Zoals zo vaak gebeurt, zijn vrouwen slachtoffer van dubbele onderdrukking: op de werkvloer en in de samenleving als geheel. Helaas is deze regel dus ook van toepassing in de voetbalwereld.

Een enquête opgesteld door de World Footballers' Association, die in 2017 werd gehouden onder 3.600 vrouwelijke spelers, kwam erachter dat 17,5 procent van de spelers wijdverbreide discriminatie ervoer op grond hun geslacht, niet alleen vanuit fans maar ook vanuit het clubbestuur. Het is hetzelfde verhaal met hen die zich slachtoffer verklaarden van homofobie (5,4 procent, onder de Marokkaanse spelers zelfs 60 procent), racisme (4,5 procent) en seksuele intimidatie (3,5 procent).

Een extreem voorbeeld van discriminatie is er in Kameroen: hier staat de federatie van het mannenvoetbal het niet toe dat vrouwen hun stadions en trainingskampen gebruiken voor wedstrijden en trainingen.

De problemen waar vrouwelijke voetballers tegenop lopen zijn meer dan alleen zichtbaarheid in de massamedia, het gaat hier om basale rechten!

Red de sport, versla het kapitalisme

FIFA's oplossing voor de discriminatie in het vrouwenvoetbal, is om het te veranderen in een winstgevende zaak voor een kleine groep mensen, net als het mannenvoetbal. Zo wordt het een gemakkelijke inkomstenbron voor rijke zakenlieden, terwijl het voor gewone mensen minder toegankelijk wordt. Denk aan stijgende ticketprijzen (in het bijzonder voor topteams) of wedstrijden die gespeeld worden tijdens normale werkuren; goed voor sponsors maar niet voor werkende mensen.

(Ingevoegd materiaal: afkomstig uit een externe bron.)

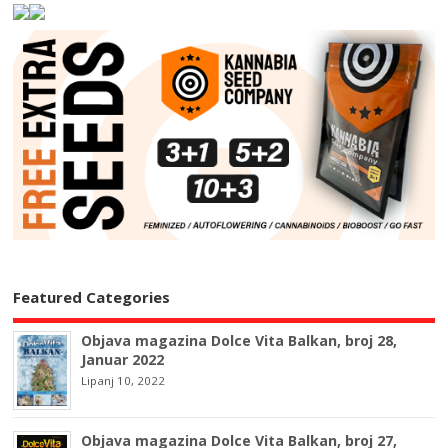
Featured Categories
Objava magazina Dolce Vita Balkan, broj 28,
Januar 2022
Lipanj 10, 2022
Objava magazina Dolce Vita Balkan, broj 27,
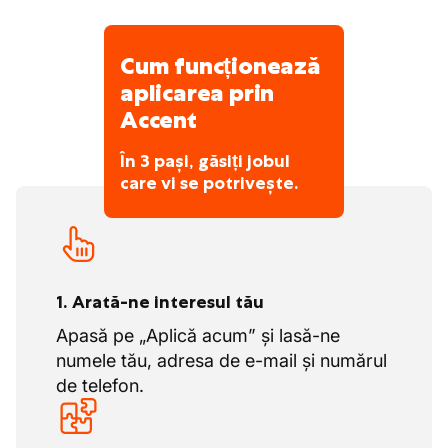
Un loc de muncă cu normă întreagă într-
un program frumos de zi.
Cum funcționează
Lucrezi la realizarea unui produs frumos.
aplicarea prin
Simți ambiția și dorința de a munci în
Accent
întreaga companie. Dinamismul este un
punct forte!
În 3 pași, găsiți jobul
După o perioadă de familiarizare reușită
care vi se potrivește.
cu conținutul muncii și cultura companiei,
primești un contract pe durată
nedeterminată.
Mulți colegi lucrează aici toată cariera lor,
1. Arată-ne interesul tău
ai ocazia să le copiezi succesul.
Apasă pe „Aplică acum” și lasă-ne
numele tău, adresa de e-mail și numărul
de telefon.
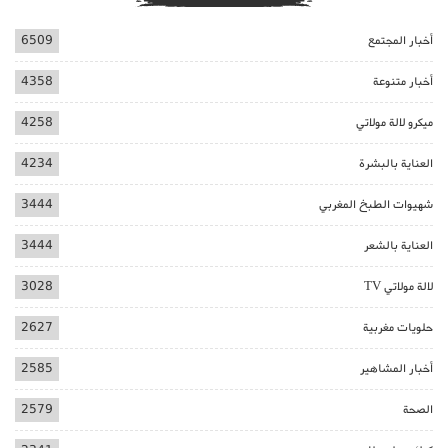
أخبار المجتمع
6509
أخبار متنوعة
4358
ميكرو لالة مولاتي
4258
العناية بالبشرة
4234
شهيوات الطبخ المغربي
3444
العناية بالشعر
3444
لالة مولاتي TV
3028
حلويات مغربية
2627
أخبار المشاهير
2585
الصحة
2579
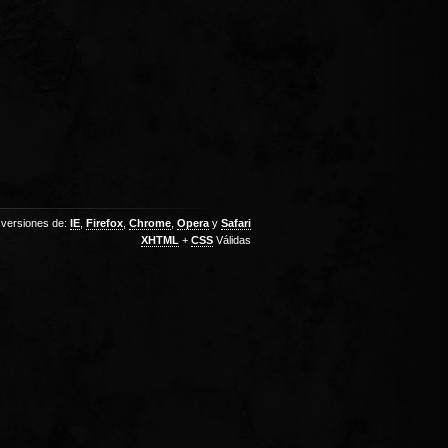
 versiones de:
IE
,
Firefox
,
Chrome
,
Opera
y
Safari
XHTML
+
CSS
Válidas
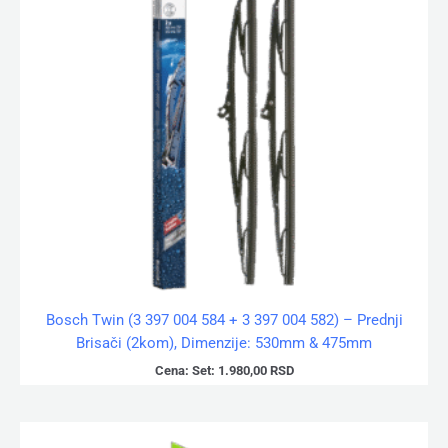
Bosch Twin (3 397 004 584 + 3 397 004 582) – Prednji
Brisači (2kom), Dimenzije: 530mm & 475mm
Cena:
Set:
1.980,00
RSD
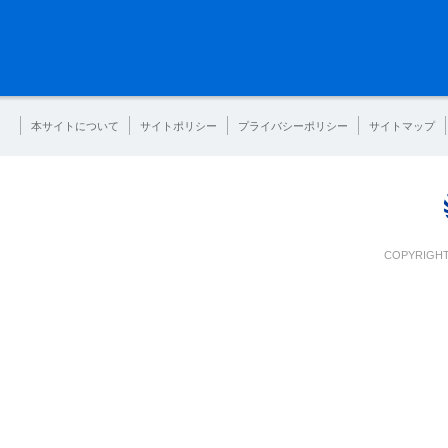
本サイトについて
サイトポリシー
プライバシーポリシー
サイトマップ
COPYRIGHT 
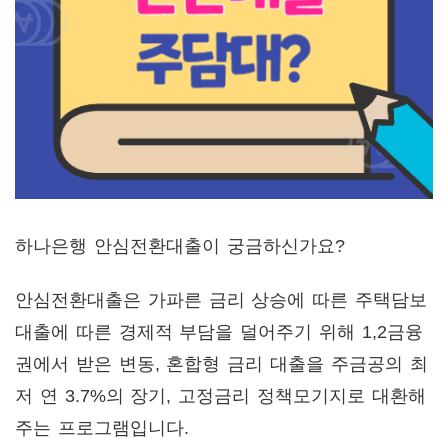
하나은행 안심전환대출이 궁금하신가요?
안심전환대출은 가파른 금리 상승에 따른 주택담보
대출에 따른 경제적 부담을 덜어주기 위해 1,2금융
권에서 받은 변동, 혼합형 금리 대출을 주금공의 최
저 연 3.7%의 장기, 고정금리 정책모기지로 대환해
주는 프로그램입니다.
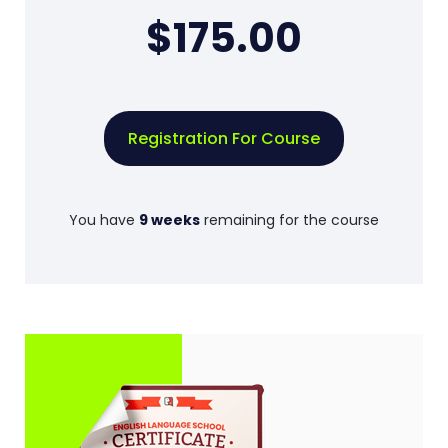
$175.00
Registration For Course
You have
9 weeks
remaining for the course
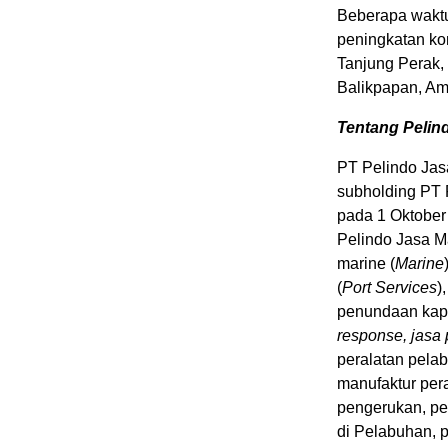
Beberapa waktu
peningkatan k
Tanjung Perak,
Balikpapan, Am
Tentang Pelin
PT Pelindo Jas
subholding PT 
pada 1 Oktober
Pelindo Jasa Ma
marine (
Marine
(
Port Services
)
penundaan kap
response, jasa 
peralatan pela
manufaktur pera
pengerukan, pen
di Pelabuhan, 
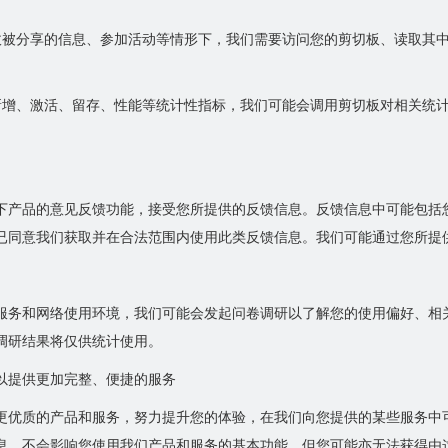
收被分享的信息、参加活动等情形下，我们需要访问您的剪切板、读取其
。
新增、激活、留存、性能等统计性指标，我们可能会调用剪切板对相关统
下产品的意见反馈功能，接受您所提供的反馈信息。反馈信息中可能包括
已同意我们获取并在合法范围内使用此类反馈信息。我们可能通过您所提
服务和网络使用环境，我们可能会发起问卷调研以了解您的使用偏好、相
调研结果将仅供统计使用。
以提供更加完整、便捷的服务
更优质的产品和服务，努力提升您的体验，在我们向您提供的某些服务中
息，不会影响您使用我们产品和服务的基本功能，但您可能亦无法获得由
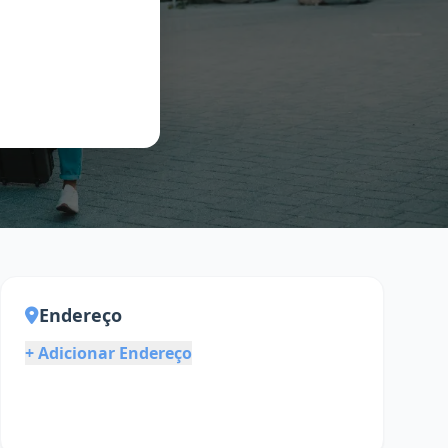
Endereço
+ Adicionar Endereço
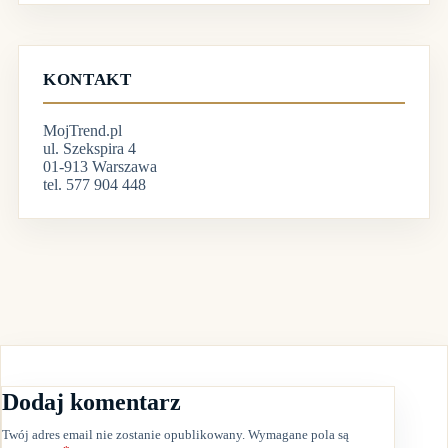
KONTAKT
MojTrend.pl
ul. Szekspira 4
01-913 Warszawa
tel. 577 904 448
Dodaj komentarz
Twój adres email nie zostanie opublikowany.
Wymagane pola są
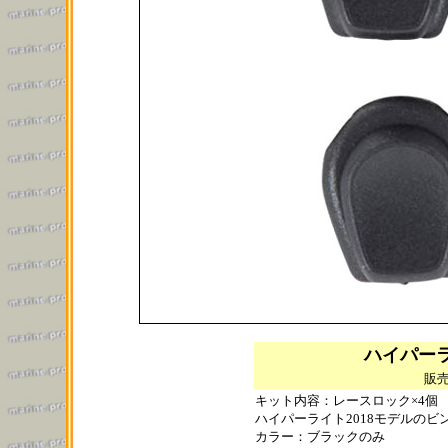
ハイパー
販売
キット内容：レースロック×4個
ハイパーライト2018モデルの
カラー：ブラックのみ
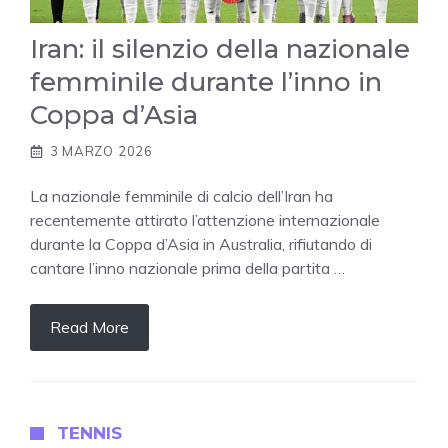
Iran: il silenzio della nazionale
femminile durante l’inno in
Coppa d’Asia
3 MARZO 2026
La nazionale femminile di calcio dell’Iran ha
recentemente attirato l’attenzione internazionale
durante la Coppa d’Asia in Australia, rifiutando di
cantare l’inno nazionale prima della partita …
Read More
TENNIS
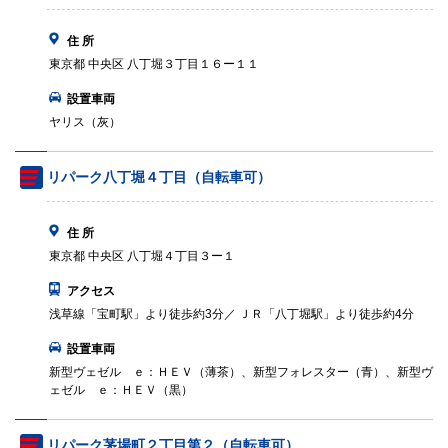
住 所
東京都 中央区 八丁堀３丁目１６ー１１
設置車両
ヤリス（灰）
リパーク八丁堀４丁目（自転車可）
住 所
東京都 中央区 八丁堀４丁目３ー１
アクセス
浅草線「宝町駅」より徒歩約3分／ ＪＲ「八丁堀駅」より徒歩約4分
設置車両
新型ヴェゼル ｅ：ＨＥＶ（薄茶）、新型フォレスター（青）、新型ヴ
ェゼル ｅ：ＨＥＶ（黒）
リパーク茅場町２丁目第２（自転車可）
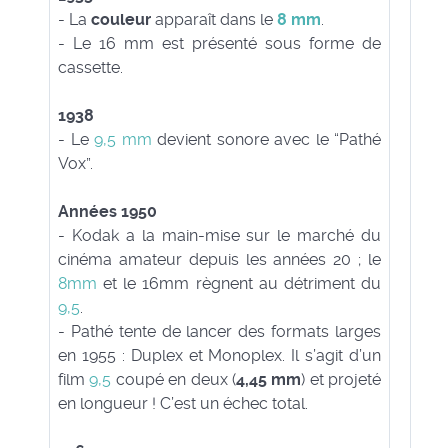
- La
couleur
apparaît dans le
8
mm
.
- Le 16 mm est présenté sous forme de
cassette.
1938
- Le
9,5 mm
devient sonore avec le “Pathé
Vox”.
Années 1950
- Kodak a la main-mise sur le marché du
cinéma amateur depuis les années 20 ; le
8mm
et le 16mm règnent au détriment du
9,5
.
- Pathé tente de lancer des formats larges
en 1955 : Duplex et Monoplex. Il s’agit d’un
film
9,5
coupé en deux (
4,45 mm
) et projeté
en longueur ! C’est un échec total.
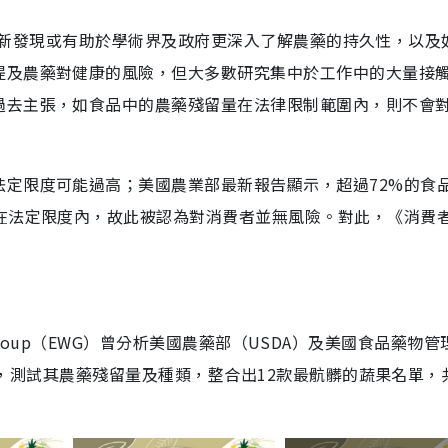
出，該項新發現或有助於學術界及政府更深入了解農藥的持久性，以及
提及農藥對健康的風險，但大多數研究集中於工作中的大量接
過去主張，如食品中的農藥殘留量在法律限制範圍內，則不會
法定限度可能過高；美國農業部最新報告顯示，超過72%的食
仍在法定限度內，故此被認為對消費者並無風險。對此，《消費
ing Group（EWG）曾分析美國農藥部（USDA）及美國食品藥物管
本數據，測試其農藥殘留量及種類，整合出12款最骯髒的蔬果名單，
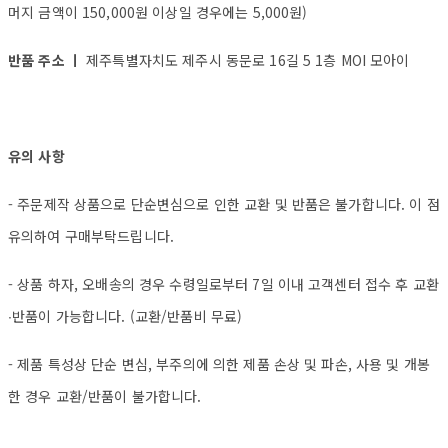
머지 금액이 150,000원 이상일 경우에는 5,000원)
반품 주소 ㅣ
제주특별자치도 제주시 동문로 16길 5 1층 MOI 모아이
유의 사항
- 주문제작 상품으로 단순변심으로 인한 교환 및 반품은 불가합니다. 이 점
유의하여 구매부탁드립니다.
- 상품 하자, 오배송의 경우 수령일로부터 7일 이내 고객센터 접수 후 교환
∙반품이 가능합니다. (교환/반품비 무료)
- 제품 특성상 단순 변심, 부주의에 의한 제품 손상 및 파손, 사용 및 개봉
한 경우 교환/반품이 불가합니다.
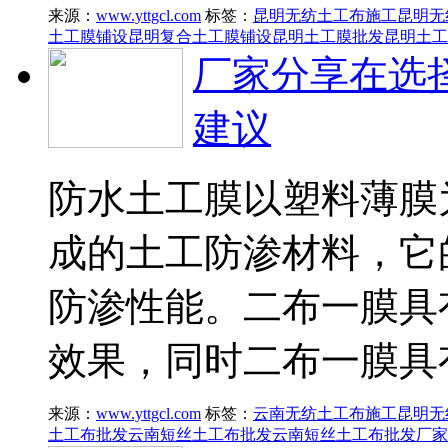
来源：
www.yttgcl.com
标签：
昆明无纺土工布施工
昆明无
土工膜铺设
昆明复合土工膜铺设
昆明土工膜批发
昆明土工
厂家分享在选
建议
防水土工膜以塑料薄膜
成的土工防渗材料，它
防渗性能。二布一膜具
效果，同时二布一膜具
来源：
www.yttgcl.com
标签：
云南无纺土工布施工
昆明无
土工布批发
云南短丝土工布批发
云南短丝土工布批发厂家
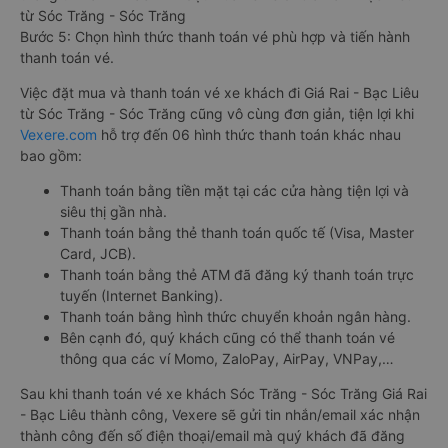
từ Sóc Trăng - Sóc Trăng
Bước 5: Chọn hình thức thanh toán vé phù hợp và tiến hành
thanh toán vé.
Việc đặt mua và thanh toán vé xe khách đi Giá Rai - Bạc Liêu
từ Sóc Trăng - Sóc Trăng cũng vô cùng đơn giản, tiện lợi khi
Vexere.com
hỗ trợ đến 06 hình thức thanh toán khác nhau
bao gồm:
Thanh toán bằng tiền mặt tại các cửa hàng tiện lợi và
siêu thị gần nhà.
Thanh toán bằng thẻ thanh toán quốc tế (Visa, Master
Card, JCB).
Thanh toán bằng thẻ ATM đã đăng ký thanh toán trực
tuyến (Internet Banking).
Thanh toán bằng hình thức chuyển khoản ngân hàng.
Bên cạnh đó, quý khách cũng có thể thanh toán vé
thông qua các ví Momo, ZaloPay, AirPay, VNPay,…
Sau khi thanh toán vé xe khách Sóc Trăng - Sóc Trăng Giá Rai
- Bạc Liêu thành công, Vexere sẽ gửi tin nhắn/email xác nhận
thành công đến số điện thoại/email mà quý khách đã đăng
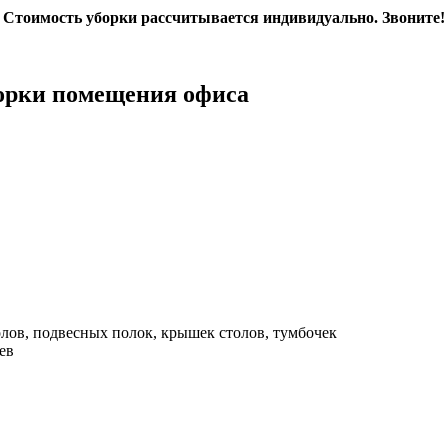
Стоимость уборки рассчитывается индивидуально. Звоните!
борки помещения офиса
олов, подвесных полок, крышек столов, тумбочек
ев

Eigenlijk wil FIFA dus van het ene naar het andere uiterste gaan. Het lijkt op een kleine beloning om de vrouwelijke voetballers de mond te snoeren. Dit zou geen overwinning zijn, noch voor de spelers noch voor de fans. Voetbal is geen aparte wereld, maar een structuur binnen het kapitalistische systeem en moet daarom de kapitalistische regels volgen. Het is geen toeval dat het bijna altijd dezelfde grote clubs zijn die de grootste toernooien winnen: wie geld heeft kan de beste spelers en sponsors te pakken krijgen. De rest kan op een wonder wachten.

Wij zijn echter materialisten en geloven niet in wonderen. We geloven dat vooruitgang enkel door organisatie en strijd mogelijk is en dat het kapitalisme geen oplossingen biedt. Enkel met de controle van spelers en fans over de clubs, kunnen we het voetbal terugpakken van het grootkapitaal en zorgen voor gelijke beloning en betaalbare tickets.